Because this was emergency surgery, the surgical prepping solution had
been poured on the patient, and it had pooled beneath him on the operating table.
The routine postoperative skin check revealed no obvious injuries other
than slight mottling on the patient's back, buttocks, and legs from the patterns in the
hypo/hyperthermia pad. Eighteen hours after surgery, blistering skin lesions were found on
the patient's sacral area and adjoining upper buttock area. This lesion area measured
approximately 7 x 15 cm, was red across its entire surface
with blisters beginning to form, and felt warm and firm in and around the involved area.
In addition, erythematous lesions began to develop on the posterior and lateral aspects of
the patient's calves. Within 24 hours, the calf lesions developed red discoloration and
blisters and had progressed to frank necrosis in some areas.
What Caused the Injury?
Inspection of the hypo/hyperthermia unit and pad revealed that they were
operating within the manufacturer's specifications, as was the ESU. Neither of these
devices caused the lesions. Rather, the injuries were caused by two separate mechanisms
unrelated to the technology used during the surgery.
The sacral injury was ischemic pressure necrosis resulting from prolonged
immobility and aortic clamping during the lengthy surgery. Further immobility during
recovery also contributed to the development of the lesions, as did the wetness from
pooled prep solutions. The lesions on the lower legs were an adverse drug reaction to
warfarin, an anticoagulant that the patient was taking preoperatively and postoperatively
as treatment for his poor peripheral perfusion.
In this case, the patient's injuries were idiosyncratic responses to
equipment employed under normal operating conditions. The extent of the sacral injury may
have been somewhat lessened by the use of a silicone gel-filled operating table pad or an
air mattress operating table pad, but this is by no means certain.
OR staff should also have taken care during prepping to prevent pooling of
prep fluids beneath the patient. Pooled fluids can cause skin maceration, making the skin
less tolerant of intraoperative pressure.

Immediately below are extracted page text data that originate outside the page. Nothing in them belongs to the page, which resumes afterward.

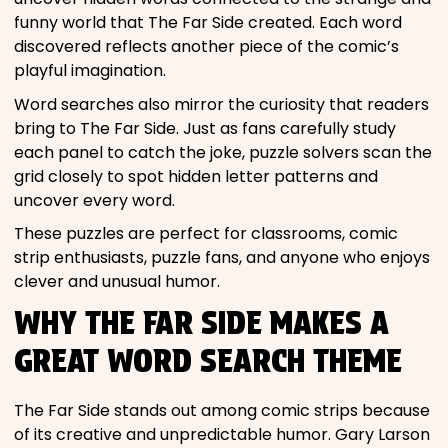
funny world that The Far Side created. Each word
discovered reflects another piece of the comic’s
playful imagination.
Word searches also mirror the curiosity that readers
bring to The Far Side. Just as fans carefully study
each panel to catch the joke, puzzle solvers scan the
grid closely to spot hidden letter patterns and
uncover every word.
These puzzles are perfect for classrooms, comic
strip enthusiasts, puzzle fans, and anyone who enjoys
clever and unusual humor.
WHY THE FAR SIDE MAKES A
GREAT WORD SEARCH THEME
The Far Side stands out among comic strips because
of its creative and unpredictable humor. Gary Larson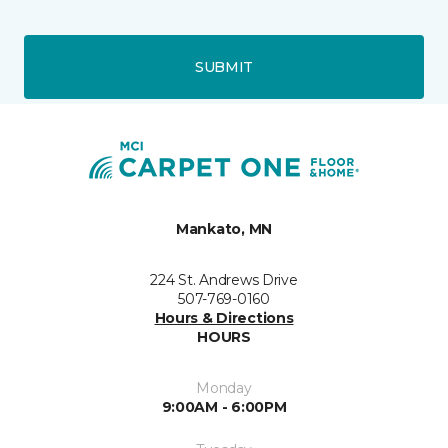
SUBMIT
Mankato, MN
224 St. Andrews Drive
507-769-0160
Hours & Directions
HOURS
Monday
9:00AM - 6:00PM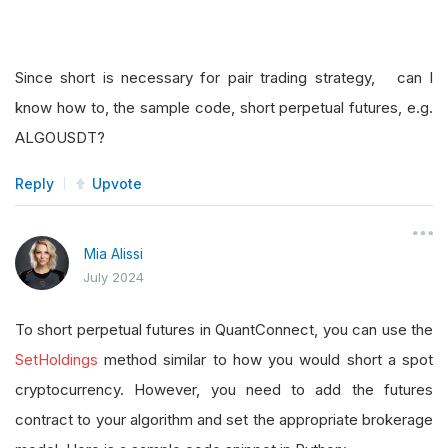
Since short is necessary for pair trading strategy, can I
know how to, the sample code, short perpetual futures, e.g.
ALGOUSDT?
Reply
Upvote
Mia Alissi
July 2024
To short perpetual futures in QuantConnect, you can use the
SetHoldings
method similar to how you would short a spot
cryptocurrency. However, you need to add the futures
contract to your algorithm and set the appropriate brokerage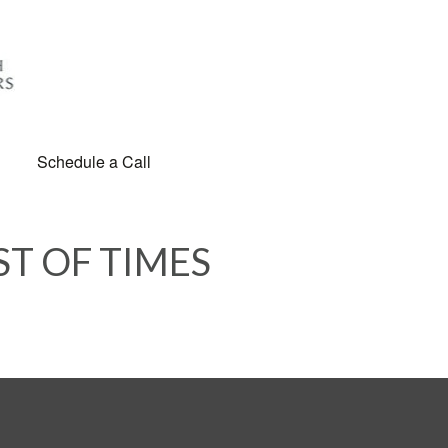
Schedule a Call
ST OF TIMES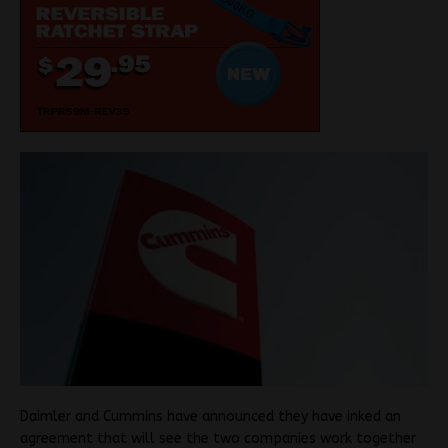
Daimler and Cummins have announced they have inked an
agreement that will see the two companies work together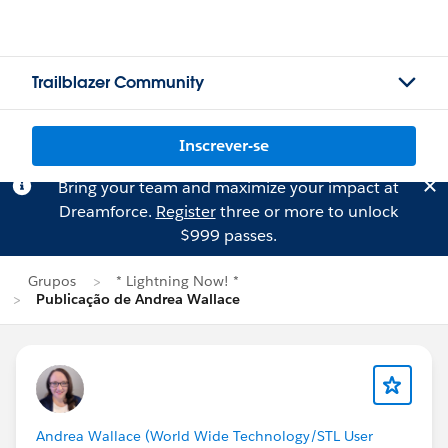
Trailblazer Community
Inscrever-se
Bring your team and maximize your impact at
Dreamforce.
Register
three or more to unlock
$999 passes.
Grupos
* Lightning Now! *
Publicação de Andrea Wallace
Andrea Wallace (World Wide Technology/STL User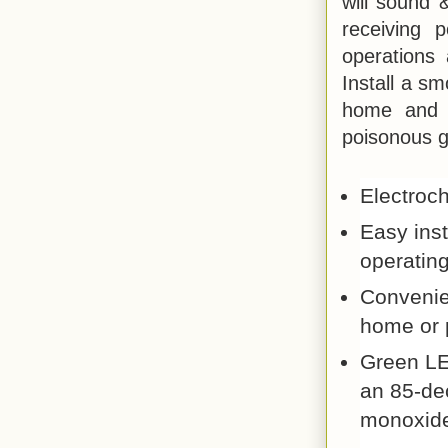
will sound 
receiving 
operations 
Install a s
home and n
poisonous g
Electroc
Easy inst
operating
Convenien
home or 
Green LE
an 85-de
monoxid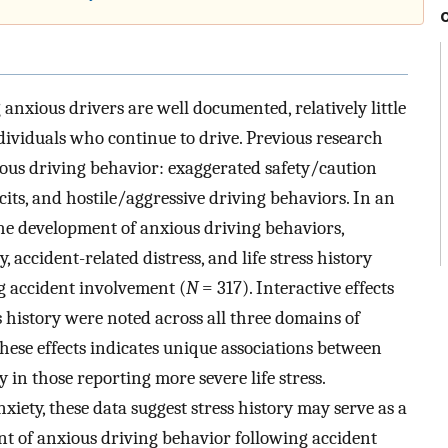
nxious drivers are well documented, relatively little
dividuals who continue to drive. Previous research
ious driving behavior: exaggerated safety/caution
its, and hostile/aggressive driving behaviors. In an
 the development of anxious driving behaviors,
, accident-related distress, and life stress history
g accident involvement (
N
= 317). Interactive effects
ss history were noted across all three domains of
hese effects indicates unique associations between
 in those reporting more severe life stress.
iety, these data suggest stress history may serve as a
nt of anxious driving behavior following accident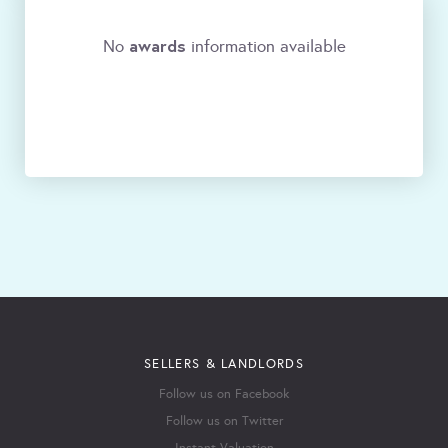
awards
No
information available
SELLERS & LANDLORDS
Follow us on Facebook
Follow us on Twitter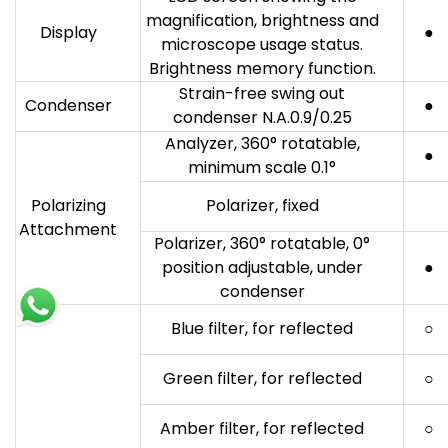
magnification, brightness and
Display
●
microscope usage status.
Brightness memory function.
Strain-free swing out
Condenser
●
condenser N.A.0.9/0.25
Analyzer, 360° rotatable,
●
minimum scale 0.1°
Polarizing
Polarizer, fixed
Attachment
Polarizer, 360° rotatable, 0°
position adjustable, under
●
condenser
Blue filter, for reflected
○
Green filter, for reflected
○
Amber filter, for reflected
○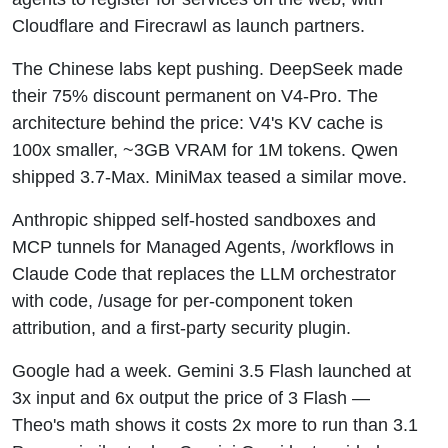
Cloudflare and Firecrawl as launch partners.
The Chinese labs kept pushing. DeepSeek made
their 75% discount permanent on V4-Pro. The
architecture behind the price: V4's KV cache is
100x smaller, ~3GB VRAM for 1M tokens. Qwen
shipped 3.7-Max. MiniMax teased a similar move.
Anthropic shipped self-hosted sandboxes and
MCP tunnels for Managed Agents, /workflows in
Claude Code that replaces the LLM orchestrator
with code, /usage for per-component token
attribution, and a first-party security plugin.
Google had a week. Gemini 3.5 Flash launched at
3x input and 6x output the price of 3 Flash —
Theo's math shows it costs 2x more to run than 3.1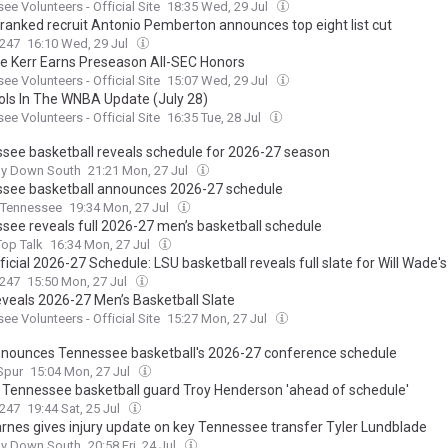
ee Volunteers - Official Site
18:35 Wed, 29 Jul
-ranked recruit Antonio Pemberton announces top eight list cut
247
16:10 Wed, 29 Jul
ne Kerr Earns Preseason All-SEC Honors
ee Volunteers - Official Site
15:07 Wed, 29 Jul
ols In The WNBA Update (July 28)
ee Volunteers - Official Site
16:35 Tue, 28 Jul
see basketball reveals schedule for 2026-27 season
ay Down South
21:21 Mon, 27 Jul
see basketball announces 2026-27 schedule
Tennessee
19:34 Mon, 27 Jul
see reveals full 2026-27 men’s basketball schedule
op Talk
16:34 Mon, 27 Jul
icial 2026-27 Schedule: LSU basketball reveals full slate for Will Wade's
247
15:50 Mon, 27 Jul
veals 2026-27 Men’s Basketball Slate
ee Volunteers - Official Site
15:27 Mon, 27 Jul
nounces Tennessee basketball's 2026-27 conference schedule
Spur
15:04 Mon, 27 Jul
d Tennessee basketball guard Troy Henderson 'ahead of schedule'
247
19:44 Sat, 25 Jul
arnes gives injury update on key Tennessee transfer Tyler Lundblade
ay Down South
20:58 Fri, 24 Jul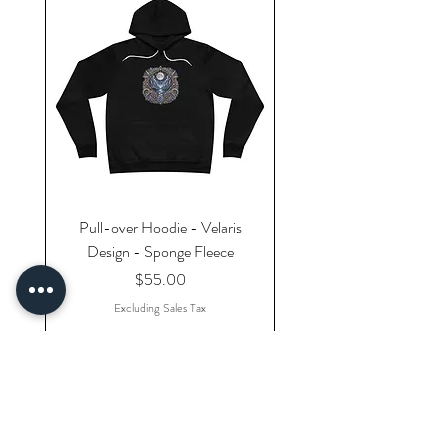
Pull-over Hoodie - Velaris
Design - Sponge Fleece
Price
$55.00
Excluding Sales Tax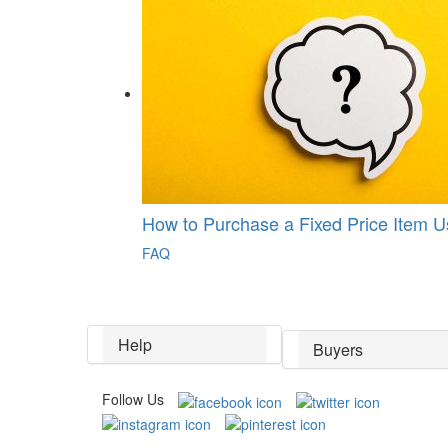
How to Purchase a Fixed Price Item 
FAQ
Help
Buyers
Follow Us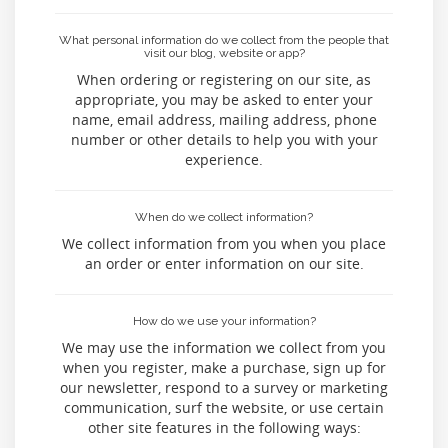
What personal information do we collect from the people that
visit our blog, website or app?
When ordering or registering on our site, as
appropriate, you may be asked to enter your
name, email address, mailing address, phone
number or other details to help you with your
experience.
When do we collect information?
We collect information from you when you place
an order or enter information on our site.
How do we use your information?
We may use the information we collect from you
when you register, make a purchase, sign up for
our newsletter, respond to a survey or marketing
communication, surf the website, or use certain
other site features in the following ways: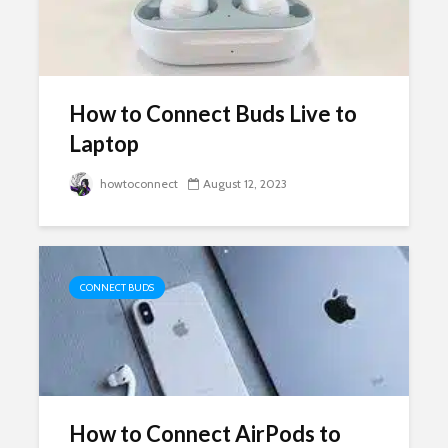
How to Connect Buds Live to
Laptop
howtoconnect
August 12, 2023
CONNECT BUDS
How to Connect AirPods to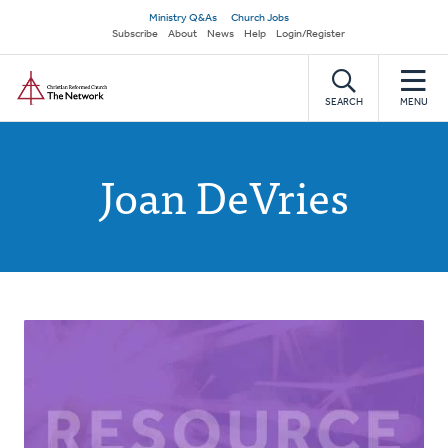
Skip
Secondary
Ministry Q&As
Church Jobs
to
Subscribe
About
News
Help
Login/Register
navigation
main
Home
content
SEARCH
MENU
Joan DeVries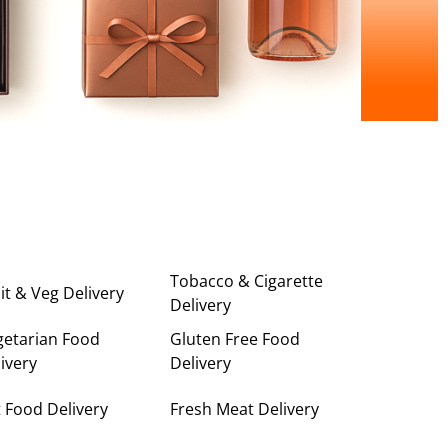
Tobacco & Cigarette
it & Veg Delivery
Delivery
getarian Food
Gluten Free Food
ivery
Delivery
 Food Delivery
Fresh Meat Delivery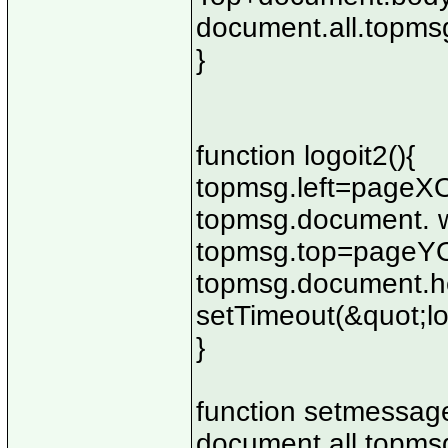
document.all.topmsg
}
function logoit2(){
topmsg.left=pageXO
topmsg.document. w
topmsg.top=pageYOf
topmsg.document.he
setTimeout(&quot;lo
}
function setmessage
document.all.topmsg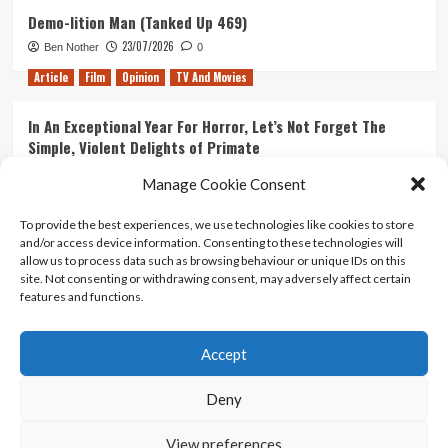
Demo-lition Man (Tanked Up 469)
23/07/2026
Ben Nother
0
Article
Film
Opinion
TV And Movies
In An Exceptional Year For Horror, Let’s Not Forget The
Simple, Violent Delights of Primate
21/07/2026
Kyle Barratt
0
Manage Cookie Consent
Article
Film
Opinion
TV And Movies
To provide the best experiences, we use technologies like cookies to store
and/or access device information. Consenting to these technologies will
Ranking Every ‘The Omen’ Movie
allow us to process data such as browsing behaviour or unique IDs on this
14/07/2026
Kyle Barratt
0
site. Not consenting or withdrawing consent, may adversely affect certain
features and functions.
Accept
Home
About Us
Contact Us
Privacy policy
Terms Of Use
Terms And Conditions
Legal Notices
Deny
View preferences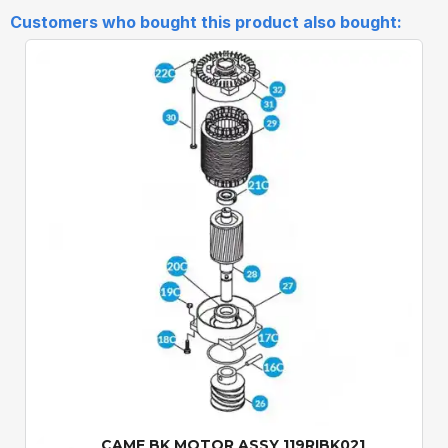
Customers who bought this product also bought:
Quick View
CAME BK MOTOR ASSY 119RIBK021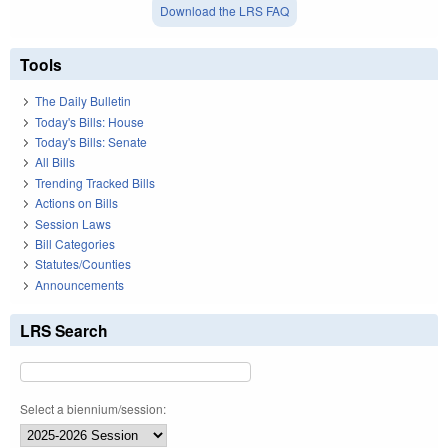
Download the LRS FAQ
Tools
The Daily Bulletin
Today's Bills: House
Today's Bills: Senate
All Bills
Trending Tracked Bills
Actions on Bills
Session Laws
Bill Categories
Statutes/Counties
Announcements
LRS Search
Select a biennium/session:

A thorough investigation of a skin injury
includes consideration of all possible device and/or solution interatctions. It
must also consider the possibility that the injury was an allergic
reaction, disease, or idiosyncratic response. While it is easy to assume that a
certain device or solution caused the injury simply because it was used, such
assumptions are often incorrect and may preclude considerations of other
possibilities. Hasty conclusions that a device or operator was at fault
may bias the investigation, mislead the patient into bringing suit, and unjustly impugn personnel,
equipment, service organizations, or manufacturers.
The investigation team must make sure that all possiblities are explored and
that everyone involved in the incident is questioned. Only then will it be possible
to develop effective preventive measures.